Melbourne Water will stop purchasing internal-combustion vehicles immediately where an electric vehicle alternative is available, as part of its move to be carbon neutral by 2030.
According to Melbourne Water, the Victorian water sector is the single largest source of emissions for the State Government, with Melbourne water accounting for 51 per cent of the total output.
Most of those emissions come from the transfer and treatment of sewage at around 84 per cent, while comparatively the energy required to supply water is much lower.
As part of a push to halve emissions by 2025 and reduce emissions to net zero by 2030, Melbourne Water has complemented its fleet of Renault Zoes with two Nissan Leafs. Another Leaf is on order, with a further two electric vehicles slated for purchase this year.

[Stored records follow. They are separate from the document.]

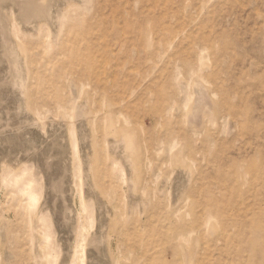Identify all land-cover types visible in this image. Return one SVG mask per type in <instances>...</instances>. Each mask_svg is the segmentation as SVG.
<instances>
[{
	"label": "rangeland",
	"instance_id": "rangeland-1",
	"mask_svg": "<svg viewBox=\"0 0 264 264\" xmlns=\"http://www.w3.org/2000/svg\"><path fill=\"white\" fill-rule=\"evenodd\" d=\"M0 14V264H264V0Z\"/></svg>",
	"mask_w": 264,
	"mask_h": 264
},
{
	"label": "bare ground",
	"instance_id": "bare-ground-1",
	"mask_svg": "<svg viewBox=\"0 0 264 264\" xmlns=\"http://www.w3.org/2000/svg\"><path fill=\"white\" fill-rule=\"evenodd\" d=\"M26 1V0H25ZM21 2V1H20ZM39 2V1H38ZM4 6V5H3ZM9 6V5H8ZM23 8L25 7V9H27V8H32V9H34L35 10V12L37 13L36 15H39V16H49V17H51V14L47 11V5L46 4H35V2H30V3H28V4H25V5H23L22 6ZM50 7V6H49ZM3 8V7H2ZM15 10V9H14ZM34 15V14H33ZM32 15V16H33ZM77 15V14H76ZM27 17H29V18H31L30 17V15H25V18H27ZM37 17V16H36ZM69 18V17H68ZM3 19H5L4 17H3V15H1L0 14V23H1V25H2V23H3ZM30 22V21H29ZM57 30V29H56ZM3 39L4 40V44L6 43L7 45V47H9V41H11L12 39H11V36H10V32L9 31H7V28L5 27V26H1L0 27V39ZM1 39V40H2ZM15 53V52H14ZM15 56V58L17 57L18 58V55H14ZM18 76H19V72L17 71V72H15V79H18ZM113 142V141H112ZM80 197V196H79ZM82 206V205H81ZM85 206V205H84ZM81 213V212H80ZM212 214V213H211ZM82 215V214H81ZM84 222V221H83ZM82 222V223H83ZM90 226V225H89ZM84 229V228H83ZM89 231V230H88ZM82 232V231H81ZM85 232L83 231V235H86V234H84ZM83 244V243H82ZM81 244V246H83ZM85 245V244H84ZM80 246V245H79ZM86 246V245H85ZM84 246V247H85ZM82 248V247H81ZM77 252H78V250H77ZM78 255V254H77ZM76 255V256H77Z\"/></svg>",
	"mask_w": 264,
	"mask_h": 264
}]
</instances>
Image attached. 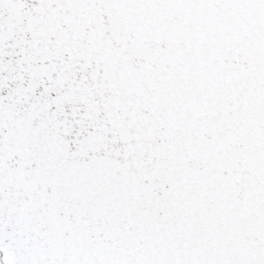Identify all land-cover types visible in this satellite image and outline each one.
Listing matches in <instances>:
<instances>
[{
  "label": "snow or ice",
  "instance_id": "1",
  "mask_svg": "<svg viewBox=\"0 0 264 264\" xmlns=\"http://www.w3.org/2000/svg\"><path fill=\"white\" fill-rule=\"evenodd\" d=\"M0 264H264V0H0Z\"/></svg>",
  "mask_w": 264,
  "mask_h": 264
}]
</instances>
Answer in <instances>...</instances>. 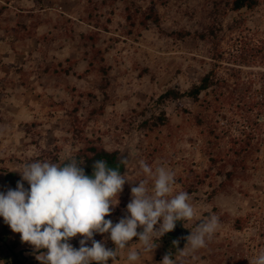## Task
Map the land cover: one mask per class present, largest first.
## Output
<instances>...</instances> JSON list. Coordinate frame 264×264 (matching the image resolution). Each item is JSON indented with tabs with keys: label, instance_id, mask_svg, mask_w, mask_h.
I'll use <instances>...</instances> for the list:
<instances>
[{
	"label": "rangeland",
	"instance_id": "obj_1",
	"mask_svg": "<svg viewBox=\"0 0 264 264\" xmlns=\"http://www.w3.org/2000/svg\"><path fill=\"white\" fill-rule=\"evenodd\" d=\"M10 1L0 0V5ZM229 1L12 0L16 8L0 16V26L11 27L22 15H30L28 10L35 15L30 19L36 29L26 43L16 40L21 55L12 60L5 61V50L0 48V188H15L21 180L19 171L33 161L69 162L84 145L72 133L70 112L77 106L87 137L99 138L109 151L131 149L124 173L132 183L125 184L119 205L106 219L117 222L128 214L131 187L138 181L147 180L152 186L141 161L153 172L162 166L174 172L172 195L191 183L197 186L190 201L196 216L183 225L189 235L208 215L219 218V229L205 248L183 250L187 242H177L167 233L156 247L161 244V253H166L156 249L145 253L141 264H161L169 254L176 264H250L264 252V112L254 107L252 113L262 129L246 144L247 134L237 126L245 118L243 101L231 89L250 86V95L259 96L264 2L254 11H234ZM150 7L160 16L161 28L152 21L147 26L142 23ZM128 13L134 24L127 19ZM214 24L220 27L216 49L200 39L171 36L176 30L194 33ZM94 32L95 42L83 37ZM93 50L95 66L88 71ZM216 50L223 57L220 61L214 58ZM251 50L256 54L254 61L239 64L241 53ZM63 67L71 71L65 73ZM211 68L221 85L203 92L197 102L184 98L182 103L161 105L169 117L165 125L138 126L158 108L154 101L160 93L168 87L187 90ZM104 79L109 82L105 91ZM101 104L103 113L92 114ZM223 104L230 110L221 115V123L211 117L198 123L197 116H209L212 106ZM244 145L247 149L240 152ZM54 154L59 161H54ZM209 154L216 157L215 162ZM234 168L228 178L226 173ZM213 191L217 193L210 198ZM81 238L72 239L74 247L79 248ZM95 239L104 240V236L96 234ZM131 242L137 247L138 237ZM178 243L184 246L178 248ZM111 244L109 239L107 246L114 249ZM125 250L119 264H126Z\"/></svg>",
	"mask_w": 264,
	"mask_h": 264
},
{
	"label": "clouds",
	"instance_id": "obj_2",
	"mask_svg": "<svg viewBox=\"0 0 264 264\" xmlns=\"http://www.w3.org/2000/svg\"><path fill=\"white\" fill-rule=\"evenodd\" d=\"M83 165L76 159L63 165L33 161L19 171L21 180L15 188H0V218L20 234L22 242L33 247L40 264H117L125 249L126 264H141L143 255L153 252L177 222L191 221L196 216L188 192L172 195L174 172L163 166L153 172L141 161L142 172L153 180L152 186L147 180L138 181L131 187L128 214L117 222L106 219L119 205L125 184L132 181L104 160L94 162L91 175ZM219 226L215 214L207 216L186 237L183 250L205 248ZM96 234L104 240H96ZM77 236L82 237L79 248L71 243ZM135 237L138 246L132 247L130 242ZM109 239L114 249L107 246ZM161 264L176 262L169 254ZM250 264H264V252Z\"/></svg>",
	"mask_w": 264,
	"mask_h": 264
},
{
	"label": "trees",
	"instance_id": "obj_3",
	"mask_svg": "<svg viewBox=\"0 0 264 264\" xmlns=\"http://www.w3.org/2000/svg\"><path fill=\"white\" fill-rule=\"evenodd\" d=\"M41 2V0H40ZM264 0H231L228 2V5L231 7L232 10L234 11H241V10H249V11H254L257 8H259L263 4ZM7 7L3 6L0 8V15L3 14L4 10H6ZM129 21L131 24H134V19L133 15L128 13ZM152 21L158 28H161V22H160V16L153 10L152 7L149 8L148 13L146 15L145 20H142V23L147 26V22ZM19 27L21 28H26L24 24H18ZM220 30V27L217 26L216 24L214 25H207L202 31H195L194 33L187 30V29H181V30H176L171 33V36L174 37L175 39L178 40H185L187 38H194V39H200L206 42H209L212 44L213 48H217L219 45V39H218V31ZM97 33L89 34V35H83L84 38H89L93 42L96 41L97 38ZM95 46V44L93 45ZM259 53L264 54V49L258 50ZM219 51H215L213 55L215 56L217 60H221L223 57L218 53ZM250 52V53H249ZM253 50L248 51V53H241L239 64L244 63L247 65H250L253 61L254 58H256L255 53H251ZM93 60L89 61V69L94 68L95 66V58L97 57V53L93 50ZM242 60V61H241ZM65 73H69L71 71L70 68L63 67L61 69ZM101 71L106 74L107 69L102 67ZM55 72H60L58 69H55ZM79 76V75H78ZM81 76V75H80ZM224 83V82H223ZM260 83H261V88L259 90V96L258 98L256 96L250 95L252 94L251 88L252 87H246L244 85L240 86V89H231L232 95L234 93L238 92V96L241 101H243L242 107L244 109V119L240 124H237L239 127V130L243 132L244 134H247L248 140H246V144H249V139L254 138L255 132L259 131L262 129V124L258 120L256 116L253 115V111L255 110L254 107H258L262 112H264V70L260 72ZM225 84V83H224ZM109 82L107 79H104L102 82V89L105 91V89L108 87ZM218 85H221V82L217 78V73L215 68H211L208 70V72L199 79L197 82H193L190 86L189 89L187 90H181L176 87H168L165 91L160 93V95L155 99L154 103L158 108H153L150 116L146 119H143L139 123V127L142 128H150L153 126H162L165 125L169 121V117L166 113L165 110H161L159 107L161 105H164L165 103L169 101H177L178 103H182V100L184 98H190L193 101L197 102L200 99L201 94L203 92H206L210 89H214L215 87H218ZM220 92L222 90L220 89ZM106 93L104 94V98H106ZM222 96V95H220ZM240 102V101H239ZM105 106L101 104L98 108L92 109L91 113L92 114H98V113H103ZM212 113L209 114V116H205L203 118L197 116V121L198 123H202L204 119H207L211 117L214 120V123L219 124L222 122L221 115L225 114L230 110V107L226 105H222L218 107L217 105L214 107L212 106ZM78 107H74L73 111L70 112L72 115V133L73 137L76 139V142L79 144H84L81 148L78 149L76 154L69 159V162L72 159H76L80 162H82L85 167L86 173L90 174L93 171V164L96 160H104L107 162L108 166H111L113 168L118 169L120 172L124 173L125 172V167L131 160V149L130 147H127L124 151L120 150H115V151H109L105 147H103L99 141L100 139H93L89 138L84 134V128L80 126V118L77 115ZM229 132L232 131L231 126L227 128ZM249 130V131H248ZM235 144L234 147L235 148ZM236 149V148H235ZM247 148L246 146H242V148H239L240 152L245 151ZM209 158L215 162L216 157H214L212 154H209ZM54 161H59V156L57 154H54L53 156ZM234 164V163H233ZM235 167V164H234ZM235 173V168L231 169V171H228L226 173V176L228 178H231ZM202 181H199L201 183ZM197 186L195 184H190L187 186L183 191L188 192L190 196L196 192ZM217 192L213 191L210 194V198L214 197ZM209 216V215H208ZM204 219V218H203ZM201 219L199 223L203 220ZM181 223L184 225L183 222H177ZM184 227V226H183ZM139 230V229H138ZM186 230V229H185ZM170 234V233H169ZM170 236L174 237L176 241L178 242V238L175 236L171 235ZM187 240L185 241V243ZM184 246V245H183ZM182 246V247H183ZM180 247L178 243V248Z\"/></svg>",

It may seem like a token gesture rather than actually effecting change, but it's the dual-cab utility market holding organisations like Melbourne Water back from reducing their road-based emissions.
“Currently petrol and diesel utilities make up two thirds of our fleet,” said Melbourne Water fleet specialist, Shane Mannix.
“Electric-only utility vehicles are not yet available, but they are coming. We are excited to purchase these from 2022/3 and we expect Melbourne Water will be one of the first companies to order dual-cab utilities in Australia."
Given the breadth of sites Melbourne Water operates, part of its transition to electric vehicles includes the installation of 10 charging points across its sites – with more to come going forward.
Organisations like Melbourne Water are leading the charge with a move to electric vehicles, and it seems that electric or hybrid dual-cab utilities can't come soon enough.